Prices for oil and natural gas are subject to large fluctuations in response to relatively minor
changes in the supply of and demand for oil and natural gas, market uncertainty, and a variety of other
economic factors that are beyond our control. Any prolonged reduction in oil and natural gas prices will
depress the immediate levels of exploration, development, and production activity which could have a
material adverse effect on our consolidated results of operations and consolidated financial condition. Even
the perception of longer-term lower oil and natural gas prices by oil and natural gas companies can
similarly reduce or defer major expenditures given the long-term nature of many large-scale development
projects. Factors affecting the prices of oil and natural gas include:
- the level of supply and demand for oil and natural gas, especially demand for natural gas in
the United States;
- governmental regulations, including the policies of governments regarding the exploration for
and production and development of their oil and natural gas reserves;
- weather conditions and natural disasters;
- worldwide political, military, and economic conditions;
- the level of oil production by non-OPEC countries and the available excess production
capacity within OPEC;
- oil refining capacity and shifts in end-customer preferences toward fuel efficiency and the use
of natural gas;
- the cost of producing and delivering oil and natural gas; and
- potential acceleration of development of alternative fuels.

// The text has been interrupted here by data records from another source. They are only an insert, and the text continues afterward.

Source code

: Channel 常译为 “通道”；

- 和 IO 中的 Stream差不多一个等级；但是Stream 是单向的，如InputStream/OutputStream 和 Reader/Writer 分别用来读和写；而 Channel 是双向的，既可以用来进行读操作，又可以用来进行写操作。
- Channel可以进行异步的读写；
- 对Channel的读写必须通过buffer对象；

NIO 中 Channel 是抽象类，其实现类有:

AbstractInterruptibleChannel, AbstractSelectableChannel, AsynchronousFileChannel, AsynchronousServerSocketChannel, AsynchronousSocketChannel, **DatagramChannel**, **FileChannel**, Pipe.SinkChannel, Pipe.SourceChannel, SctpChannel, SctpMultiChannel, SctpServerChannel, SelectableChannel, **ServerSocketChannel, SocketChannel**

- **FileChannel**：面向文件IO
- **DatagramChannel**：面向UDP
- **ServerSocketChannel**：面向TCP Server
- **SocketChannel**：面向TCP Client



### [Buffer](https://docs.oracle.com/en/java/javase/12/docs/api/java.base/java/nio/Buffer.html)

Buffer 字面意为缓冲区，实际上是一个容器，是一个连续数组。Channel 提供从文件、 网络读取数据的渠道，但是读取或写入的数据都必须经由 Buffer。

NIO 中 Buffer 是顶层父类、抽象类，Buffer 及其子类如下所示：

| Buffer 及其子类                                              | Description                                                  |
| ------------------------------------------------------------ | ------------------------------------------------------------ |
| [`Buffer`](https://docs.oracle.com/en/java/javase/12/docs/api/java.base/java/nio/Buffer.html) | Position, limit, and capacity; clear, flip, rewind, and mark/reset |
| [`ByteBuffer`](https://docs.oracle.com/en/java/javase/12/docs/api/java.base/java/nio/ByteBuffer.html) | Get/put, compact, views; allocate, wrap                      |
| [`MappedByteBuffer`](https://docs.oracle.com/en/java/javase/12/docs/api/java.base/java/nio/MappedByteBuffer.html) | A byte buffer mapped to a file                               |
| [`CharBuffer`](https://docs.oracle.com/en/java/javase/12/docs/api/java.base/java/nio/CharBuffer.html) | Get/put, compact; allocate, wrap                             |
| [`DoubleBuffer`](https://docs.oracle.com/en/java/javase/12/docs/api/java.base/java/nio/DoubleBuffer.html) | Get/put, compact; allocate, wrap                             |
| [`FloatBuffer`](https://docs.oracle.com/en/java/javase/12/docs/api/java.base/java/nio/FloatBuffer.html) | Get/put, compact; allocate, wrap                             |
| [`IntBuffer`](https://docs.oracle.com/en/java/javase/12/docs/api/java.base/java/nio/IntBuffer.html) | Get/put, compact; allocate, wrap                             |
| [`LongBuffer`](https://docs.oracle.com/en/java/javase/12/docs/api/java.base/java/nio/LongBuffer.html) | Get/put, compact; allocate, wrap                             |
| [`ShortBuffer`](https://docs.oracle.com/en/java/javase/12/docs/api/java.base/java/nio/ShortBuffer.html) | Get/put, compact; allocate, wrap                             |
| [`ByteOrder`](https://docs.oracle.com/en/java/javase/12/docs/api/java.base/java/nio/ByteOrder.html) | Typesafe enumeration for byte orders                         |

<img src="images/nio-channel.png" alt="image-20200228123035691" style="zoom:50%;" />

Our business is dependent on capital spending by our customers and reductions in capital
spending could have a material adverse effect on our consolidated results of operations.
Our business is directly affected by changes in capital expenditures by our customers, and
restrictions in capital spending could have a material adverse effect on our consolidated results of
operations. Some of the changes that may materially and adversely affect us include:
- the consolidation of our customers, which could:
cause customers to reduce their capital spending, which would in turn reduce the demand
for our services and products; and
result in customer personnel changes, which in turn affect the timing of contract
negotiations; and
- adverse developments in the business and operations of our customers in the oil and natural
gas industry, including write-downs of reserves and reductions in capital spending for
exploration, development, and production.